Tullas Rheinkorrektur oder "Rektifikation" sollte die Lösung bringen. Johann Gottfried von Tulla, geboren 1770 in Karlsruhe, Ingenieur, hatte in Paris Wasserbau studiert. 1812 trug er der großherzoglichen Regierung von Baden seine Pläne zur Korrektur des Rheines vor, die vor allem auf Hochwasserschutz und Landgewinnung abhoben. Nach seiner Devise sollten "in kultivierten Ländern die Bäche, Flüsse und Ströme Kanäle sein und die Leitung der Gewässer in der Gewalt der Bewohner stehen".

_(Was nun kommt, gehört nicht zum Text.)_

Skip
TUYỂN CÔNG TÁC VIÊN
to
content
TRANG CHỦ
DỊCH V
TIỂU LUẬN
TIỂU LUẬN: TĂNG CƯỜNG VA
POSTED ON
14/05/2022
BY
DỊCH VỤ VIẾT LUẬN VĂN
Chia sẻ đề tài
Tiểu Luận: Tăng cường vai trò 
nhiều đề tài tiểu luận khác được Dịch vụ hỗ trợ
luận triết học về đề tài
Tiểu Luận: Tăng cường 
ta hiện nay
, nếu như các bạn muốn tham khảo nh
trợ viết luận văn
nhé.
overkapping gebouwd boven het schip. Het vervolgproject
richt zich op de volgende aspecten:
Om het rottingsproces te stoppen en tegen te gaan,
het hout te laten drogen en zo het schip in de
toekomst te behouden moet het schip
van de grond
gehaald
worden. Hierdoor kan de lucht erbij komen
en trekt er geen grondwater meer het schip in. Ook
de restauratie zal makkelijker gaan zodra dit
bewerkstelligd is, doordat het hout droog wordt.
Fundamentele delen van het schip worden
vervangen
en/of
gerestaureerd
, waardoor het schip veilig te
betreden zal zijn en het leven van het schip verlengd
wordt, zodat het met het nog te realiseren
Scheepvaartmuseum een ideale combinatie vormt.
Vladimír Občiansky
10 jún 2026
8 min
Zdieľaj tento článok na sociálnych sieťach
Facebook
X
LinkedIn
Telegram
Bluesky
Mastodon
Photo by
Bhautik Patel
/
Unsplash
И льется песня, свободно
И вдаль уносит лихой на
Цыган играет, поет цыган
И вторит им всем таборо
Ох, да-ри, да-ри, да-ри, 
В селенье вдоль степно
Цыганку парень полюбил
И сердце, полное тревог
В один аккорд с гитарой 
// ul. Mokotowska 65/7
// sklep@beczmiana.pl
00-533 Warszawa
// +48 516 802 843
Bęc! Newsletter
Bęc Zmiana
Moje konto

Tullas Methode war es, den verästelten und mäandrierenden Strom auf ein Hauptbett zu konzentrieren. Man begann 1817 mit der Schaffung künstlicher Durchstiche zwischen zwei Schlingen und schüttete die alten Flussschlingen an ihrem Einlauf zu. Außerdem wurde der "neue Rhein" durch Hochwasserdämme gesichert.

1876 war Tullas Werk vollendet. Das Ergebnis der Tullaschen Rheinkorrektur war eine Verkürzung des ursprünglichen Verlaufs zwischen Basel und Mannheim um 90 km, ein Viertel seiner Länge. Der Rhein floss nun schneller und damit nahm die Tiefenerosion zu. Mit dem Flusswasserspiegel sank auch der Grundwasserspiegel. Der Rhein war nun also nicht nur in ein Bett gezwängt, die ganze Landschaft wurde trockener.